Fished by Round reef today. Got our 5 man limit on orange and butterscotch jigs. Some tipped with shiners some not. Other boat in our group got an 8 man limit in the same area with jigs with shiners and blade baits. Nice day out on the lake.


----------



## Walleyeguy46 (Jul 10, 2015)

Hustled up after track meet in mogodore. Had boat issues. Putted out east of kcan. 20 eyes. 12 keepers. 5 pm to 8pm. John Deere green home made jigs. Purple and black did not produce for us. Tipped.


----------



## mlkostur (Apr 27, 2015)

Matt63 said:


> If jigs weren't the ticket what was blades? Or u gonna keep us guessing.
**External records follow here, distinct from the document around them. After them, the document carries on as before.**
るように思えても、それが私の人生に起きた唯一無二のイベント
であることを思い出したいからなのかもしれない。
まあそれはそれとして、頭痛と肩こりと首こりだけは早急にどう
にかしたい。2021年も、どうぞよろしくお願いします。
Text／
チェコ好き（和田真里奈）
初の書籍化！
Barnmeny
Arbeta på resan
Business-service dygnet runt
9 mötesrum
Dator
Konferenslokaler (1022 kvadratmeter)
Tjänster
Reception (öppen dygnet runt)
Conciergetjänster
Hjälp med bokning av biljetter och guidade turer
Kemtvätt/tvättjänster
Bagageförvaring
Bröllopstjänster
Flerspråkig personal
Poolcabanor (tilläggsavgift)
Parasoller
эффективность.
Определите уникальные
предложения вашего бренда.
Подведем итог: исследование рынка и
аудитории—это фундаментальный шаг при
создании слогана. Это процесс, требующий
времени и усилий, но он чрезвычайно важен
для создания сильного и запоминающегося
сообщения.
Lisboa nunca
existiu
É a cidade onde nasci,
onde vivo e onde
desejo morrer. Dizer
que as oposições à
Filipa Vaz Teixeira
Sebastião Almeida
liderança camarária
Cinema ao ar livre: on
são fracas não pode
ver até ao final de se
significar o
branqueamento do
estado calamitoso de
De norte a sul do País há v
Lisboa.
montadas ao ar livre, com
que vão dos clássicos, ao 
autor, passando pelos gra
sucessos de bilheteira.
My guess is he meant that he was not "jigging" it up and down. More slow movement through the water or even deadsticking it...but probably using jigs. We got some fish when I set a pole down to help my son. Went back and a fished hooked themselves... I didn't even use minnows.


----------



## jray (Jan 20, 2006)

Finally got the weather window to get out in my aluminum bass boat yesterday. Took a good buddy who I fish with all the time but he has never casted in erie and only fished it a couple times. He’s a quick learner. Lost count but I would estimate we caught 25-30 fish. Couple shorts mostly 16 inchers. Couple things we did different were no drift sock and we casted all day. I would rather shove a pin in my eye than vertical jig for 6 hours lol. 90% of our fish came on 2 different 1/4 mile stretches. One was east of tc the other was west. Never fished a reef complex. We were doing .6 or so which was a lot faster than most boats we saw. All I can say is you’ve got to adjust. We left our first spot and caught more on our second than the first.


----------



## Beepum19 (Apr 9, 2016)

Fished south of the big pack on locust and got a two man. Very slow pick up and drop. Purple with minnow. Not gangbusters but considering the boat traffic and east wind.


----------



## dgfidler (Sep 22, 2014)

We fished crib Saturday and had a tough time. We got 4 keepers there between 8am and noon. I didn’t really observe too many fish around us being caught. We then we tried trolling for a couple hours NW of North Bass. Really good marks but not a single pullback. I decided the crowds might be what was causing the slow fishing for us. Since it was so smooth and you could run at high speed, I decided to try jigging on Gull Island Shoal. We picked up two nice sized fish there and had the entire reef to ourselves. We caught one fish per drift on Gull. We ended up with a 1/2 limit. If your not on a good spot it can be tough. We never found that great spot.


----------